* _ASSIGNED TASK_
Every record shown below is to be output exactly.

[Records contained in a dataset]
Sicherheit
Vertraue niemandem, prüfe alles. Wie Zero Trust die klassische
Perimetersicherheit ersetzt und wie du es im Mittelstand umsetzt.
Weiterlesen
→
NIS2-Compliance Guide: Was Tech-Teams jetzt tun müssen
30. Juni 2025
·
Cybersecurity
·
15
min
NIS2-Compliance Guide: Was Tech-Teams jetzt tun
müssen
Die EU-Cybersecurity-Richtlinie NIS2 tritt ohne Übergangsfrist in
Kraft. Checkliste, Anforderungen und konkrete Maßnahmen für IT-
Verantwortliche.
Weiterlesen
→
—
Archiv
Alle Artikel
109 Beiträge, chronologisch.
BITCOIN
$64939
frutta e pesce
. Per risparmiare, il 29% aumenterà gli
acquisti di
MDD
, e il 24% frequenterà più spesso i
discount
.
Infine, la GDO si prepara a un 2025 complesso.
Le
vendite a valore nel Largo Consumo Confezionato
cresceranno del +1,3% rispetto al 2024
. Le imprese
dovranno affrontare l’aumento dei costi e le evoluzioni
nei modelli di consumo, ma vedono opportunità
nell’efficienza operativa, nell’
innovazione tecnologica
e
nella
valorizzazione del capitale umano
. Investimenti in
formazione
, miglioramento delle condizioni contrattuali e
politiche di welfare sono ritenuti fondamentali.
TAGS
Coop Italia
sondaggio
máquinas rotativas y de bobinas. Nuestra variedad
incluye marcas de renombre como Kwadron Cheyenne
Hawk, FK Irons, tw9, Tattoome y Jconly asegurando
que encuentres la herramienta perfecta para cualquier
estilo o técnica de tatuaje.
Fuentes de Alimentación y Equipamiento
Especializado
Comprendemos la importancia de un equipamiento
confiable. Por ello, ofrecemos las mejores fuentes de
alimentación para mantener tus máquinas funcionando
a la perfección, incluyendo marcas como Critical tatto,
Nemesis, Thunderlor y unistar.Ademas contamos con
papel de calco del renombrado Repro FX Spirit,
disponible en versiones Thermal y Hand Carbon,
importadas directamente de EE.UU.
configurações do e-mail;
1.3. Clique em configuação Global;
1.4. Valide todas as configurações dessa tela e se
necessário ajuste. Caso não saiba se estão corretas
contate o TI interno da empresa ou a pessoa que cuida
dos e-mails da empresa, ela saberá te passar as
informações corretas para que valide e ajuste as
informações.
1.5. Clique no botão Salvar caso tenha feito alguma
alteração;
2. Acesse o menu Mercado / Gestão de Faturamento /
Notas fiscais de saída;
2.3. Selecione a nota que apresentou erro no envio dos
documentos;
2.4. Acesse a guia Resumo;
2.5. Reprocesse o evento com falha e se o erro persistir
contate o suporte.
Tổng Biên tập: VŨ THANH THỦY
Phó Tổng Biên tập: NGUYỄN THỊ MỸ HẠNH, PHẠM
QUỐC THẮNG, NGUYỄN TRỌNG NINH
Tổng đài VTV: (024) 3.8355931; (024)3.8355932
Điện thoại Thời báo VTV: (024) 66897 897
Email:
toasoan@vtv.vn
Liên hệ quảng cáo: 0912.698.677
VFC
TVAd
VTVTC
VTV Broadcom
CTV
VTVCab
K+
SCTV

* _TASK ANSWER_
Sicherheit
Vertraue niemandem, prüfe alles. Wie Zero Trust die klassische
Perimetersicherheit ersetzt und wie du es im Mittelstand umsetzt.
Weiterlesen
→
NIS2-Compliance Guide: Was Tech-Teams jetzt tun müssen
30. Juni 2025
·
Cybersecurity
·
15
min
NIS2-Compliance Guide: Was Tech-Teams jetzt tun
müssen
Die EU-Cybersecurity-Richtlinie NIS2 tritt ohne Übergangsfrist in
Kraft. Checkliste, Anforderungen und konkrete Maßnahmen für IT-
Verantwortliche.
Weiterlesen
→
—
Archiv
Alle Artikel
109 Beiträge, chronologisch.
BITCOIN
$64939
frutta e pesce
. Per risparmiare, il 29% aumenterà gli
acquisti di
MDD
, e il 24% frequenterà più spesso i
discount
.
Infine, la GDO si prepara a un 2025 complesso.
Le
vendite a valore nel Largo Consumo Confezionato
cresceranno del +1,3% rispetto al 2024
. Le imprese
dovranno affrontare l’aumento dei costi e le evoluzioni
nei modelli di consumo, ma vedono opportunità
nell’efficienza operativa, nell’
innovazione tecnologica
e
nella
valorizzazione del capitale umano
. Investimenti in
formazione
, miglioramento delle condizioni contrattuali e
politiche di welfare sono ritenuti fondamentali.
TAGS
Coop Italia
sondaggio
máquinas rotativas y de bobinas. Nuestra variedad
incluye marcas de renombre como Kwadron Cheyenne
Hawk, FK Irons, tw9, Tattoome y Jconly asegurando
que encuentres la herramienta perfecta para cualquier
estilo o técnica de tatuaje.
Fuentes de Alimentación y Equipamiento
Especializado
Comprendemos la importancia de un equipamiento
confiable. Por ello, ofrecemos las mejores fuentes de
alimentación para mantener tus máquinas funcionando
a la perfección, incluyendo marcas como Critical tatto,
Nemesis, Thunderlor y unistar.Ademas contamos con
papel de calco del renombrado Repro FX Spirit,
disponible en versiones Thermal y Hand Carbon,
importadas directamente de EE.UU.
configurações do e-mail;
1.3. Clique em configuação Global;
1.4. Valide todas as configurações dessa tela e se
necessário ajuste. Caso não saiba se estão corretas
contate o TI interno da empresa ou a pessoa que cuida
dos e-mails da empresa, ela saberá te passar as
informações corretas para que valide e ajuste as
informações.
1.5. Clique no botão Salvar caso tenha feito alguma
alteração;
2. Acesse o menu Mercado / Gestão de Faturamento /
Notas fiscais de saída;
2.3. Selecione a nota que apresentou erro no envio dos
documentos;
2.4. Acesse a guia Resumo;
2.5. Reprocesse o evento com falha e se o erro persistir
contate o suporte.
Tổng Biên tập: VŨ THANH THỦY
Phó Tổng Biên tập: NGUYỄN THỊ MỸ HẠNH, PHẠM
QUỐC THẮNG, NGUYỄN TRỌNG NINH
Tổng đài VTV: (024) 3.8355931; (024)3.8355932
Điện thoại Thời báo VTV: (024) 66897 897
Email:
toasoan@vtv.vn
Liên hệ quảng cáo: 0912.698.677
VFC
TVAd
VTVTC
VTV Broadcom
CTV
VTVCab
K+
SCTV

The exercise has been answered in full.